PROBLEM TO SOLVE:
Take the material below and reproduce, word for word, only the lines from the line with "89 725 82 726" through the line with "395 434 389".

INPUT DATA:
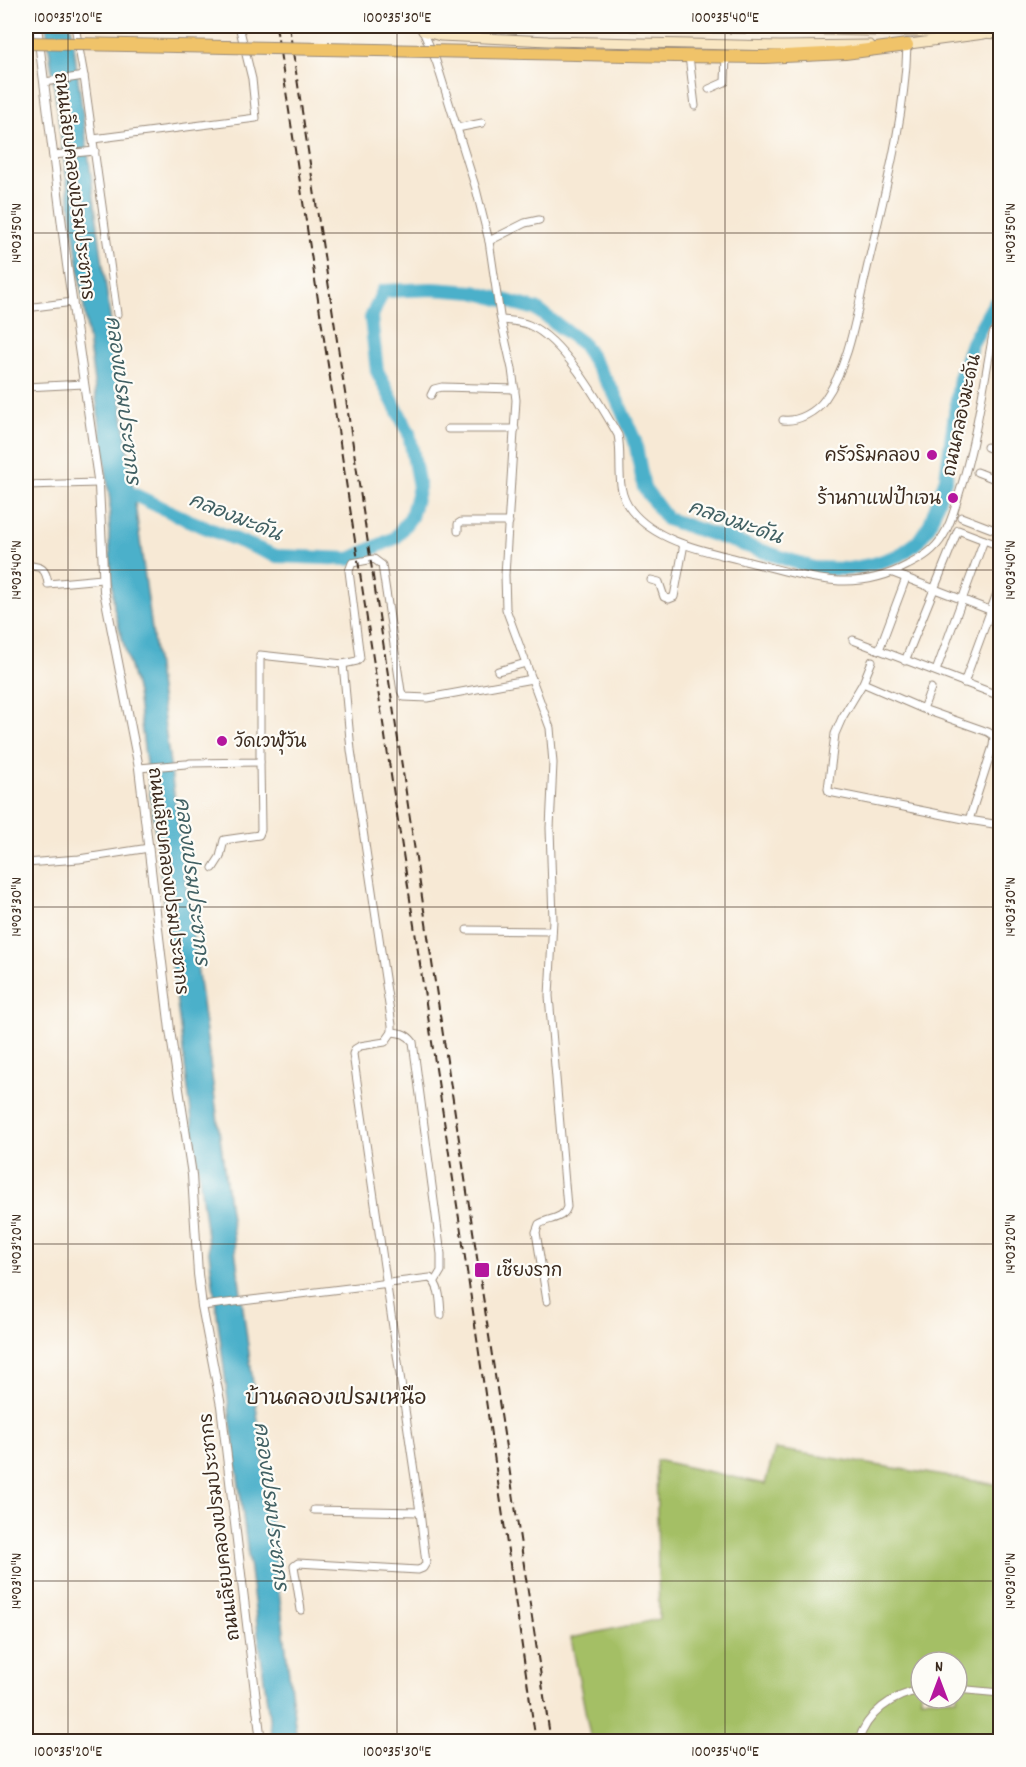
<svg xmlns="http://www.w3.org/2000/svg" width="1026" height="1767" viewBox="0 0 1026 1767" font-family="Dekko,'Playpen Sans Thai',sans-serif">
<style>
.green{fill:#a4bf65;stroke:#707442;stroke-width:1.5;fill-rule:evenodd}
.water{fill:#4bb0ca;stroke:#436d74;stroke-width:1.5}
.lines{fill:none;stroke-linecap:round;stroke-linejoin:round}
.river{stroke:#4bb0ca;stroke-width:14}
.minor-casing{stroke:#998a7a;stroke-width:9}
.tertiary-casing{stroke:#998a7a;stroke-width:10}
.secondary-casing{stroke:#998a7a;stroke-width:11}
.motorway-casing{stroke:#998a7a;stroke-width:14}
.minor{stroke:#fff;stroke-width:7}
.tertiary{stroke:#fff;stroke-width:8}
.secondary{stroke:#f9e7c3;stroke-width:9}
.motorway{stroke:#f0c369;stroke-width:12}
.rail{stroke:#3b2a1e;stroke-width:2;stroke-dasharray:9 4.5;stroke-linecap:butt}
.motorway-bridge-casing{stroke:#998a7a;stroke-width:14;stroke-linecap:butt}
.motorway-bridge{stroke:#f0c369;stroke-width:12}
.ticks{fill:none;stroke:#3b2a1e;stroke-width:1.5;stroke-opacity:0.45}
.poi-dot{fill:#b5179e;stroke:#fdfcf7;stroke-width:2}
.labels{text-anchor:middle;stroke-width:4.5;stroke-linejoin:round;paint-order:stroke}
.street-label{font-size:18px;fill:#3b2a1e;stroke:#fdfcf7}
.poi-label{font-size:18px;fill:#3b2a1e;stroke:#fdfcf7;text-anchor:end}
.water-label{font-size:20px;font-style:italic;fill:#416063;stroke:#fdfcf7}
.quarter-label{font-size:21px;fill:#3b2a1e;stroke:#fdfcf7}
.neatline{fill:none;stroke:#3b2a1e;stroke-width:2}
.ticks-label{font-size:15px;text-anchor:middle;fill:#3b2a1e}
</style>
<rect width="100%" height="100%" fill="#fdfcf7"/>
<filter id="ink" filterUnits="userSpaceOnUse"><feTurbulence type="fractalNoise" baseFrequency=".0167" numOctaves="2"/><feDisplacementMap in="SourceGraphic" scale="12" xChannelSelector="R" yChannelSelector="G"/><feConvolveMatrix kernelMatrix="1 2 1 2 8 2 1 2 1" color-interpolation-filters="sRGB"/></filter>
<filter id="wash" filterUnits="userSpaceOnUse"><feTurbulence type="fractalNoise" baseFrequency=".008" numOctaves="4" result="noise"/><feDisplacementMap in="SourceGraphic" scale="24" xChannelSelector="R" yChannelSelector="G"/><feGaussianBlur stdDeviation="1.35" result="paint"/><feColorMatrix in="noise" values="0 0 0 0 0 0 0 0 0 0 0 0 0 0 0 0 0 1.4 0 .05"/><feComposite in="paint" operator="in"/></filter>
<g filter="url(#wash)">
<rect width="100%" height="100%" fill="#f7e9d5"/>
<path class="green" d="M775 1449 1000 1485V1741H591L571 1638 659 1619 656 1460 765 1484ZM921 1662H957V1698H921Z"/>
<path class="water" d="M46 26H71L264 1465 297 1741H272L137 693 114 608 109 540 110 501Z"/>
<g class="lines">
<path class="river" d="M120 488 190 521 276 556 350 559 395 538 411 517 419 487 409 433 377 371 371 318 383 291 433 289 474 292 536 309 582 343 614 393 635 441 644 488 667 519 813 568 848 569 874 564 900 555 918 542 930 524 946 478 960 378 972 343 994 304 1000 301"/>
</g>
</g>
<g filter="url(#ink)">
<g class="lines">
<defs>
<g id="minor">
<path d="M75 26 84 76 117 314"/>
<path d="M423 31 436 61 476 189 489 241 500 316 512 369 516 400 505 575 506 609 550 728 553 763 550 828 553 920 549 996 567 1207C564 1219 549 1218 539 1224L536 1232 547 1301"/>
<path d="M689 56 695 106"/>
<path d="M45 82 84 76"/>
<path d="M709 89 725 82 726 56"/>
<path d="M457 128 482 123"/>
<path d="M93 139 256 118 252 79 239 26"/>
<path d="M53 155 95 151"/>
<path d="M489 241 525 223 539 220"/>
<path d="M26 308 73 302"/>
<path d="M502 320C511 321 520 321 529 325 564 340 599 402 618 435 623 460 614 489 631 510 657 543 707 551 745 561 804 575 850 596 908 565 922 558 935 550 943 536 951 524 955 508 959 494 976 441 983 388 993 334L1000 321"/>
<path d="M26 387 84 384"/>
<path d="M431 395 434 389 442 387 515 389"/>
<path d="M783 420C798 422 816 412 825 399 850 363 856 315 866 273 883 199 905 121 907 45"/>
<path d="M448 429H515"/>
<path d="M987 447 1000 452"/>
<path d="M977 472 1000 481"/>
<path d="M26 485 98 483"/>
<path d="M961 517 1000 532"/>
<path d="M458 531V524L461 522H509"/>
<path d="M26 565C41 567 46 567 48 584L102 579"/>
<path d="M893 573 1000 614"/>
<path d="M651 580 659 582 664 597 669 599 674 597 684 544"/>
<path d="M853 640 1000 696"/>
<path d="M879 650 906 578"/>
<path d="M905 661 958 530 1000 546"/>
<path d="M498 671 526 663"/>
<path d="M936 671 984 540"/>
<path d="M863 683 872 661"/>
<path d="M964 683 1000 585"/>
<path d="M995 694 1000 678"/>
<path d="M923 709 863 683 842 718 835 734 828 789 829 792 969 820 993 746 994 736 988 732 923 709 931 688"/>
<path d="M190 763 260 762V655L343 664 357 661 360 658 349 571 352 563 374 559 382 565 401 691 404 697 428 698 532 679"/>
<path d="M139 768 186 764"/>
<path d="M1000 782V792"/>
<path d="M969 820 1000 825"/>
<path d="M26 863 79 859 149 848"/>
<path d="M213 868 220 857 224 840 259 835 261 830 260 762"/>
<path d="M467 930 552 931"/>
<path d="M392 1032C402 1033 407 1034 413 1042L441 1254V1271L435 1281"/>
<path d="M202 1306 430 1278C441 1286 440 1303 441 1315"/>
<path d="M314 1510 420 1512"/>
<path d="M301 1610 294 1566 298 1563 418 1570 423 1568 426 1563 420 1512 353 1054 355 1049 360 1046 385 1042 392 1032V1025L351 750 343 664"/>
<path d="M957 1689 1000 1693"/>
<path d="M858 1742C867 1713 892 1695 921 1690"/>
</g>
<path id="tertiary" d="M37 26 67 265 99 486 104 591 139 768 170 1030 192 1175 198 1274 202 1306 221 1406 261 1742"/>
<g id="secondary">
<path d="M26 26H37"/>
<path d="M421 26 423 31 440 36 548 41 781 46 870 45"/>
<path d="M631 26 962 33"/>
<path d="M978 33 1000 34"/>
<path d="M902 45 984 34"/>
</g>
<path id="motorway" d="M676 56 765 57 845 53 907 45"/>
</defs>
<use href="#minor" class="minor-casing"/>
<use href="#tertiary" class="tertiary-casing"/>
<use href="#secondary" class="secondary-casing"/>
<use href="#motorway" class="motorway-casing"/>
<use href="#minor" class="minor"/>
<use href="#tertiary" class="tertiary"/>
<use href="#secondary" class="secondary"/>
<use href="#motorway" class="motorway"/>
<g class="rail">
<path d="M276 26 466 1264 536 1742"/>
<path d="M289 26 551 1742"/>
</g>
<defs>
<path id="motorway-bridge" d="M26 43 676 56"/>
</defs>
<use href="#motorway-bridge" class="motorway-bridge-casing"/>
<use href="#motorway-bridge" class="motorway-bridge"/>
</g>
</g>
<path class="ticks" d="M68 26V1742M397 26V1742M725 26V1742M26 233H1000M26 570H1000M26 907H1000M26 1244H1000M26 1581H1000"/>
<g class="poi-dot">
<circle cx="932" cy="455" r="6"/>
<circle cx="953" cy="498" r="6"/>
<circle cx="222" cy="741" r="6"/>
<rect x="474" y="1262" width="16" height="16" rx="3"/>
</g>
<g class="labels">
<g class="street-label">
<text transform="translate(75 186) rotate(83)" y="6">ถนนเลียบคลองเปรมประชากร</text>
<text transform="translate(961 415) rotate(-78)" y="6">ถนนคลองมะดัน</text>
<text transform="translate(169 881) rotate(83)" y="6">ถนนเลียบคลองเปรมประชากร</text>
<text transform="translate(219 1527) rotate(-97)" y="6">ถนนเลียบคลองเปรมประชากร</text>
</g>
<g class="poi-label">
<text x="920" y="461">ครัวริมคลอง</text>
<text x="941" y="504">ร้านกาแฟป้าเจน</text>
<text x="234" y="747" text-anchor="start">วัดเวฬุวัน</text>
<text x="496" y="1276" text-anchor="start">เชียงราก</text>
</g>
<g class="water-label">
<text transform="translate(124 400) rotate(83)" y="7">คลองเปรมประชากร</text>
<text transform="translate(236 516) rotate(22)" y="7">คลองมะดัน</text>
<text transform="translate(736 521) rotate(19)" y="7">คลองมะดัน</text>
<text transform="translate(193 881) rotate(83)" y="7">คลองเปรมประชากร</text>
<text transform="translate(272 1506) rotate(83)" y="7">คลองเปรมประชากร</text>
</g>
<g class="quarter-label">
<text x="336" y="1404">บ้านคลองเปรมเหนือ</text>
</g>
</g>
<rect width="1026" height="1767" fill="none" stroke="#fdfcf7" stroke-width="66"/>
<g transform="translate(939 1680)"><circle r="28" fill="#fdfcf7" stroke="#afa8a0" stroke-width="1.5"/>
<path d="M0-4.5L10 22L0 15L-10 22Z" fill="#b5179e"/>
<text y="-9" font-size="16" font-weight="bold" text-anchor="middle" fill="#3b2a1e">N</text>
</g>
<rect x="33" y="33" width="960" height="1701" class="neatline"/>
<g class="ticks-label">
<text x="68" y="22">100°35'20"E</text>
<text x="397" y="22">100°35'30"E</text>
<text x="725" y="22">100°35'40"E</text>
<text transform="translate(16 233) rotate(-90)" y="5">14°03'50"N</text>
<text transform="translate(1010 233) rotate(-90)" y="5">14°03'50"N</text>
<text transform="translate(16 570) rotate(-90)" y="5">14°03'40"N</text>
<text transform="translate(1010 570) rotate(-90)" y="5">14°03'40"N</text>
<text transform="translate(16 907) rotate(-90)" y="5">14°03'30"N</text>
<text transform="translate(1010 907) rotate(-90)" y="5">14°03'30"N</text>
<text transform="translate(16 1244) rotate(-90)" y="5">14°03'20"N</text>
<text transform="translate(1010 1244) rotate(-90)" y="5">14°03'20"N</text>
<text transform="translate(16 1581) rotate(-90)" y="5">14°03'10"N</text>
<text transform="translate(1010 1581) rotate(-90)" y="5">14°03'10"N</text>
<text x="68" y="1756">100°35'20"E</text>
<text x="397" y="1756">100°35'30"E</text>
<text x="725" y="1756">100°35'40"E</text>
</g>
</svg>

RESULT:
<path d="M709 89 725 82 726 56"/>
<path d="M457 128 482 123"/>
<path d="M93 139 256 118 252 79 239 26"/>
<path d="M53 155 95 151"/>
<path d="M489 241 525 223 539 220"/>
<path d="M26 308 73 302"/>
<path d="M502 320C511 321 520 321 529 325 564 340 599 402 618 435 623 460 614 489 631 510 657 543 707 551 745 561 804 575 850 596 908 565 922 558 935 550 943 536 951 524 955 508 959 494 976 441 983 388 993 334L1000 321"/>
<path d="M26 387 84 384"/>
<path d="M431 395 434 389 442 387 515 389"/>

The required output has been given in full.